== ENTRIES SHOWN ==

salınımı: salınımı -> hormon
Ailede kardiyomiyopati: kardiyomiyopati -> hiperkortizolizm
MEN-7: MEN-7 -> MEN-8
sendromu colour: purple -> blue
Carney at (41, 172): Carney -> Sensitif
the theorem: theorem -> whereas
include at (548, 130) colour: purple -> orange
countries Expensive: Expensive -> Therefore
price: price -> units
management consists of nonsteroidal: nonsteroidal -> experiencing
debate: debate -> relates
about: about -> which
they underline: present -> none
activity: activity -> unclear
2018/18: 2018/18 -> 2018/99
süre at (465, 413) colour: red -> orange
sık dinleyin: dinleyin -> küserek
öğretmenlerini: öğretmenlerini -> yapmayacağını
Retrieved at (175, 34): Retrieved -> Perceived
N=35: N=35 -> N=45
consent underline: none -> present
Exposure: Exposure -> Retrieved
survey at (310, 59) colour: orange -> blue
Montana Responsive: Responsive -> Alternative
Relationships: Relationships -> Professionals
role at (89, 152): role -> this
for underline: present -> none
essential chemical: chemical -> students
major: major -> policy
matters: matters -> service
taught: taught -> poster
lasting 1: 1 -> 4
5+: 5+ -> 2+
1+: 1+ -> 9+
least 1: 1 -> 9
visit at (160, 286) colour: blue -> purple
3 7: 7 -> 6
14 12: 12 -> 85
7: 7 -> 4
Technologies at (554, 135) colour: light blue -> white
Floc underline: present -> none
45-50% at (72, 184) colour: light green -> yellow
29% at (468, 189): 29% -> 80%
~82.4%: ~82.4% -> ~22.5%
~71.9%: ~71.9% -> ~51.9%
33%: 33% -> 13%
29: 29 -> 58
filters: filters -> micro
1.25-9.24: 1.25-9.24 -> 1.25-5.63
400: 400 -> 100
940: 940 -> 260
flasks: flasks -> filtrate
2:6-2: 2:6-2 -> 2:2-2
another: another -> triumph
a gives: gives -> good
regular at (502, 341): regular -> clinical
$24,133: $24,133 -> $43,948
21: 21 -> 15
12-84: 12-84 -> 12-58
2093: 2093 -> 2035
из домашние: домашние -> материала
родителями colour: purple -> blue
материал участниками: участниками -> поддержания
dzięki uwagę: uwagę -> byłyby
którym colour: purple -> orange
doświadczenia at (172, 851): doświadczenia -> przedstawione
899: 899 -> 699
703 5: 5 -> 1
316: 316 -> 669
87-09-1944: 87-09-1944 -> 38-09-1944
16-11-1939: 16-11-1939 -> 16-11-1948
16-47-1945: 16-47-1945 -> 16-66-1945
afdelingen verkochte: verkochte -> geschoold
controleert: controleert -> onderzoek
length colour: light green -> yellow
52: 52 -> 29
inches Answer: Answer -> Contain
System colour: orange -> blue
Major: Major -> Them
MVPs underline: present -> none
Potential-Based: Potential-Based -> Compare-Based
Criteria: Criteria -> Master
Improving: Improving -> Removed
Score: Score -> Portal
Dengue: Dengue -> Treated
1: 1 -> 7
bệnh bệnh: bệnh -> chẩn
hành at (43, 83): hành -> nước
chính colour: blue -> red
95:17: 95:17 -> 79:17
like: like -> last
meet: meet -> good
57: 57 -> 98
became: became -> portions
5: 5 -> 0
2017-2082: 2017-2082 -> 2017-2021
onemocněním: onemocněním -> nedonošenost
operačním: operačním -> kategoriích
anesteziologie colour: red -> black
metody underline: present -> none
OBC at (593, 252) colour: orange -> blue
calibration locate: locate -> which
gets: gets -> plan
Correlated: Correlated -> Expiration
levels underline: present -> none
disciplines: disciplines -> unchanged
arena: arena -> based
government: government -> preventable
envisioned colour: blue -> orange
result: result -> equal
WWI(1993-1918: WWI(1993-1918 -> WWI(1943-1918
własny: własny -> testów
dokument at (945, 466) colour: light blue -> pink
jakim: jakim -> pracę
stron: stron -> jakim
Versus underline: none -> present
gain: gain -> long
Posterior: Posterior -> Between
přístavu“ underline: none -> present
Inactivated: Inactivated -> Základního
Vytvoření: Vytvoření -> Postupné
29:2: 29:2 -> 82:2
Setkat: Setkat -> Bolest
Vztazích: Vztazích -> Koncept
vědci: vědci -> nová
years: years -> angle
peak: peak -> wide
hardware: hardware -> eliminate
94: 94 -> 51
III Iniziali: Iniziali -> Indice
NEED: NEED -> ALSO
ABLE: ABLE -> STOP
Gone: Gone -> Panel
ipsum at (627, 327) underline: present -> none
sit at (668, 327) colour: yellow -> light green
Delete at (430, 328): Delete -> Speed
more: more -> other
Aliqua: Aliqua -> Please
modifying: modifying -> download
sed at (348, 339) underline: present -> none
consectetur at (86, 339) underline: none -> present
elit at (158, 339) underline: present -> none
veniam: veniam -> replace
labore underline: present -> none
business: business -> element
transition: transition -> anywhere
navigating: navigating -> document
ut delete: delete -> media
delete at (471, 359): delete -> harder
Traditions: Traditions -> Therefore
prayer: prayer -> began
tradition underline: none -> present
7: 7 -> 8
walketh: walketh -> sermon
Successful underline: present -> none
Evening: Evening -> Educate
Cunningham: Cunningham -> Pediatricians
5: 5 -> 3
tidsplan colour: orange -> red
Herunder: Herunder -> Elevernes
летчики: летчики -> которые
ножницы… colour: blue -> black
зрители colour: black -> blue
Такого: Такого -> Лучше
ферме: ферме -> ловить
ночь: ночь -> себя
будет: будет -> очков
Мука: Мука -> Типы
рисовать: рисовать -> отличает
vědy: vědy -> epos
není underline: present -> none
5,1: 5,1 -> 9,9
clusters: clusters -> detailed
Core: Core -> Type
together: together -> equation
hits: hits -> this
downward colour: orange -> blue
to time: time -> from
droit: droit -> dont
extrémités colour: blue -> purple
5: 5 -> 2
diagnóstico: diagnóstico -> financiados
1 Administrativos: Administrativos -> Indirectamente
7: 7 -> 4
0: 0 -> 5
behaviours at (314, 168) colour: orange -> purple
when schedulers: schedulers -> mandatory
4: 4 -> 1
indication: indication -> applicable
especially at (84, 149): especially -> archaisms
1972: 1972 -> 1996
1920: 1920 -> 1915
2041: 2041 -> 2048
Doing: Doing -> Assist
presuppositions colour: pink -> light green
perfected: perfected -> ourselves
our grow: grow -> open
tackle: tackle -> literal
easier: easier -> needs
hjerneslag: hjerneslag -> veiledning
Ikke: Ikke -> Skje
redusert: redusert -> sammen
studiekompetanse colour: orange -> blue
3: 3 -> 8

===

EXERCISE DETAILS → Tally the lines in the records above that contain the string "yellow", and reply with the number alone.

SOLUTION BELOW → 3